[Fragmento proporcionado]
+---+
En el 2002, amplios sectores celebraron la muerte del bipartidismo. Es difícil recordarlo con nostalgia, porque el dominio del panorama político por dos agrupaciones políticas con pocas diferencias programáticas y demasiada inclinación hacia los acuerdos bajo la mesa no satisfacía las expectativas democráticas. La creciente desconfianza de los ciudadanos desembocó en una paulatina atomización de las fuerzas políticas.
Los dos grandes partidos de la época hicieron mucho para provocar ese desenlace. La distinción entre ambos se desdibujó con el tiempo, y los sonoros escándalos de corrupción los debilitaron hasta causarle a uno de ellos, en la práctica, la extinción. Si la nostalgia del bipartidismo es difícil en virtud del comportamiento exhibido por las agrupaciones protagónicas del momento, su muerte no da para celebrar, por lo menos desde la perspectiva de las condiciones vigentes en la actualidad.
Tras la elección en segunda ronda de Abel Pacheco, con Acción Ciudadana en pleno surgimiento, los críticos del bipartidismo auguraron un futuro más inclusivo y democrático, donde las fuerzas políticas en el Congreso se verían obligadas a negociar acuerdos claros y equilibrados.
Fuerzas de centro y derecha pactarían para desarrollar determinados programas, y lo mismo sucedería con la izquierda moderada cuando se tratase de iniciativas de su interés. Mayorías ad hoc, cuidadosamente negociadas por el Gobierno de turno o surgidas espontáneamente en el seno del Congreso, asegurarían al país el impulso para seguir avanzando.
Los más optimistas vieron en las circunstancias la semilla de un sistema parlamentario a la europea, muy ajeno a nuestras tradiciones políticas e igual de propenso al estancamiento si las condiciones lo propician. Nada de eso sucedió y no es para sorprenderse. El problema no está en la distribución de los escaños legislativos, sino en los partidos propiamente dichos. La adopción de posiciones irreductibles e impredecibles, propias de agrupaciones incapaces de dotarse de un perfil bien delineado en lo ideológico y programático, dificulta la fragua y ejecución de acuerdos.
La función de la oposición se confunde con el ánimo de estorbar en busca de ganancias inmediatas. Esa es la gran estrategia y no la negociación encaminada a adelantar propuestas concretas, surgidas de las plataformas políticas de los diversos bandos. Importa el fracaso del Gobierno, no el avance de la agenda propia. El problema se magnifica en el Congreso actual, pues en la fracción oficialista hay un importante grupo de legisladores con marcada agenda extraoficial.
+---+
[Preguntas por responder]
1. Indique si cada afirmación coincide con el fragmento sobre el bipartidismo: (a) en el 2002 amplios sectores celebraron la muerte del bipartidismo; (b) el problema está en la distribución de los escaños legislativos; (c) surgió un sistema parlamentario a la europea. Responda sí o no y cite las palabras del fragmento que lo deciden.
2. Transcriba del fragmento sobre el bipartidismo el pasaje que va de "Los dos grandes" a "en la actualidad.".
Responda usando únicamente el fragmento.

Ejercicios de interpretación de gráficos
+---+
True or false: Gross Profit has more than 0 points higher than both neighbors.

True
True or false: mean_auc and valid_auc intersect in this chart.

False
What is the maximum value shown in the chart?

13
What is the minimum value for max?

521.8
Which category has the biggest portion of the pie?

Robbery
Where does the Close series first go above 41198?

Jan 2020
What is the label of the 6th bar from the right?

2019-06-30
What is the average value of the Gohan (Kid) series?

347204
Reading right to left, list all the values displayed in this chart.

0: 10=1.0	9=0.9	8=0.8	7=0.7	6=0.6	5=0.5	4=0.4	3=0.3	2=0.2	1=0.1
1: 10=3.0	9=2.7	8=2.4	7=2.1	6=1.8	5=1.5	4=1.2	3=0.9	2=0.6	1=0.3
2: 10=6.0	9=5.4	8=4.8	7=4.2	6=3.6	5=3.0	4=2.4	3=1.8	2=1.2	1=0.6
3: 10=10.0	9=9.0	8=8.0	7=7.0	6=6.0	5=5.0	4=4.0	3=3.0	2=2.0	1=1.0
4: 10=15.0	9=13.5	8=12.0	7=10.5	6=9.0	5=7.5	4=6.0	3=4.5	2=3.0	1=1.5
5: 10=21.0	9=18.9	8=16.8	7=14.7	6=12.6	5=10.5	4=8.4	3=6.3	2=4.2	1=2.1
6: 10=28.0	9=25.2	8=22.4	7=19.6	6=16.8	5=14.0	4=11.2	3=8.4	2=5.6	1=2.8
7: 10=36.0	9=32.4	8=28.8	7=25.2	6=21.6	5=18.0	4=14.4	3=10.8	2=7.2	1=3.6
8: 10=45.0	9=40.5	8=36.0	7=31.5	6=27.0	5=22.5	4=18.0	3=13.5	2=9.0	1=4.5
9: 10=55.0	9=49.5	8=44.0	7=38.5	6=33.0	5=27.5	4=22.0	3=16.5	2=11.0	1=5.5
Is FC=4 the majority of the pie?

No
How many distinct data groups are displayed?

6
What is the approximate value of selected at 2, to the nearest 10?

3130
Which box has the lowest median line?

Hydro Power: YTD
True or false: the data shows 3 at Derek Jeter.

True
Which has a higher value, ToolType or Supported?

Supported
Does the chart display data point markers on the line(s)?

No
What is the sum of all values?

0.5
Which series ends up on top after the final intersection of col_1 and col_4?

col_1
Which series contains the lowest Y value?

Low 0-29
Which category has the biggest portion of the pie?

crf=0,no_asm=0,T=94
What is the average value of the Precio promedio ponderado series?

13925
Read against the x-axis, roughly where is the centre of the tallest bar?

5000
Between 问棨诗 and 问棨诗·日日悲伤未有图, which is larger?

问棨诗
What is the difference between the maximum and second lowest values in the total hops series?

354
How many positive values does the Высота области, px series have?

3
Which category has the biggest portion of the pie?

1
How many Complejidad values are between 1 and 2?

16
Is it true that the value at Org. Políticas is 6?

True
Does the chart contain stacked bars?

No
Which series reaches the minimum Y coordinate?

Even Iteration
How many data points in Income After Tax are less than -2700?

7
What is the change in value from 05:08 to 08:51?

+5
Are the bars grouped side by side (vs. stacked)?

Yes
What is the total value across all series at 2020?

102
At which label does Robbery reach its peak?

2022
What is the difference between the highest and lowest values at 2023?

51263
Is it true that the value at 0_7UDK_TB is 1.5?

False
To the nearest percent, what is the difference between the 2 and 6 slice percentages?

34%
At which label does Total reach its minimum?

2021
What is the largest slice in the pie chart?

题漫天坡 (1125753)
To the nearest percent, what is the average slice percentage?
+---+
[Respuestas esperadas]
1.
(a) Sí: "En el 2002, amplios sectores celebraron la muerte del bipartidismo."
(b) No: "El problema no está en la distribución de los escaños legislativos, sino en los partidos propiamente dichos."
(c) No: "Nada de eso sucedió y no es para sorprenderse."

2.
Los dos grandes partidos de la época hicieron mucho para provocar ese desenlace. La distinción entre ambos se desdibujó con el tiempo, y los sonoros escándalos de corrupción los debilitaron hasta causarle a uno de ellos, en la práctica, la extinción. Si la nostalgia del bipartidismo es difícil en virtud del comportamiento exhibido por las agrupaciones protagónicas del momento, su muerte no da para celebrar, por lo menos desde la perspectiva de las condiciones vigentes en la actualidad.